Chinese percussion group

Red Poppy is an all female percussion group from China. They are the first all-female percussion band from China. The percussion ensemble includes twenty full-time performers. Red Poppy uses over forty different types of Chinese and Western percussion instruments. They have performed in over 50 countries and were involved in the Beijing Olympic opening and closing ceremonies.

== History ==
Red Poppy was founded in 1999. Manager Zhou Li says that the name "Red Poppy" was chosen because it was considered both "beautiful and powerful." Red Poppy started with one member and has expanded after the success of the first performance in Europe. One of their first original songs dating back to 1999, is called "Chinese Dragon" and includes both Western and Chinese influences. They came to national attention in China when they performed in 2001 on China Central Television (CCTV) for the Spring Festival Party.

In 2005, Red Poppy performed during the five-day Chinese New Year festival held in Dublin's Chinatown.

In 2008, Red Poppy performed for the Beijing Olympics in the opening and closing ceremonies. They also recorded ahead of time in Sydney for Channel 7. In June 2008, the group performed in Amman.

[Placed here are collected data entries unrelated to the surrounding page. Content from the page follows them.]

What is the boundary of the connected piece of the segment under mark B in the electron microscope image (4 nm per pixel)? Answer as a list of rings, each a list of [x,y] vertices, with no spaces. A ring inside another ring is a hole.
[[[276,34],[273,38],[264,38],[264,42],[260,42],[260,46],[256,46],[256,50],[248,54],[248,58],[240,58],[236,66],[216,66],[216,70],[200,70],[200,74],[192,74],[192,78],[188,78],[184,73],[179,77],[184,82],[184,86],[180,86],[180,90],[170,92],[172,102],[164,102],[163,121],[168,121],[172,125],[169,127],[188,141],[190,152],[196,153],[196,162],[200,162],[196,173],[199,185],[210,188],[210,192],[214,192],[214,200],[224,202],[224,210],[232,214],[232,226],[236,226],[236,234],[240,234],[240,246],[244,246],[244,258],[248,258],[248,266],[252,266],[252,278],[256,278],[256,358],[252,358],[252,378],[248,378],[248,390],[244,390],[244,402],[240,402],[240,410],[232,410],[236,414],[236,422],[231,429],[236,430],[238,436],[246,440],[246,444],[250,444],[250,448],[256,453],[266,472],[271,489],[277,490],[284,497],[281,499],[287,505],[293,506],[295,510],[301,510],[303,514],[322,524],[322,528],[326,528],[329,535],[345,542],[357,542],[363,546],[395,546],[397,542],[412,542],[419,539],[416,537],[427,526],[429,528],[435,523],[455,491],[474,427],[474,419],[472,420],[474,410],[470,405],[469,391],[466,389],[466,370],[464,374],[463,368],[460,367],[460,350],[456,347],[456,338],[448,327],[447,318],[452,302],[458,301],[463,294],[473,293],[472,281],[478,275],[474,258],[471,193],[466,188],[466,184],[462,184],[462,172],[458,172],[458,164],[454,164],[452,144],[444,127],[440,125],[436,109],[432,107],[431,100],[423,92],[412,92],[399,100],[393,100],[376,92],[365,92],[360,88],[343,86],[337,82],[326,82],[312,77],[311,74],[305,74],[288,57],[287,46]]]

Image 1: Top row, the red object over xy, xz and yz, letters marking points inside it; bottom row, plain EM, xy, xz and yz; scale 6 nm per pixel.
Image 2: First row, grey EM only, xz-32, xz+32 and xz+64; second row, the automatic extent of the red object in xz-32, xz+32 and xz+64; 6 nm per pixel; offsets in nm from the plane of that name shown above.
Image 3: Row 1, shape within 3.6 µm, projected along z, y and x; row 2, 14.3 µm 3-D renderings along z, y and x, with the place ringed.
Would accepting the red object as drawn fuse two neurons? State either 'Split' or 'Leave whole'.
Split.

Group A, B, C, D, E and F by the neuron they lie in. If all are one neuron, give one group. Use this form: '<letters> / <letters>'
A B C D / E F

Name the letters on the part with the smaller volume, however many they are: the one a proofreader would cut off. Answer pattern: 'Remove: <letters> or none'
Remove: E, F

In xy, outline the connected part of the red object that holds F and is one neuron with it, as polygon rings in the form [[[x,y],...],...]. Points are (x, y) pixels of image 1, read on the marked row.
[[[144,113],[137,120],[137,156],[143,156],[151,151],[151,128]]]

In January 2013, Red Poppy performed on Broadway, showcasing their original take on the story of Hua Mulan in "Mulan the Musical." The version of the Mulan story presented by Red Poppy involves pantomime, dance and percussion. Due to popular demand, Red Poppy returned to Broadway again in 2014. Red Poppy toured Scotland and performed in London in 2015.

== Critical reception ==
Tim Page, writing in The Washington Post, called a 2005 performance "diluted" by "insipid synth-pop." Page, however, did praise the skill of the musicians themselves, saying that they "rattled, roared, pounced and parried in high style."

A 2013 performance at New York's Peter Jay Sharp Theater was well-reviewed, with The New York Times reviewer only complaining about some of the visuals incorporated into the performance.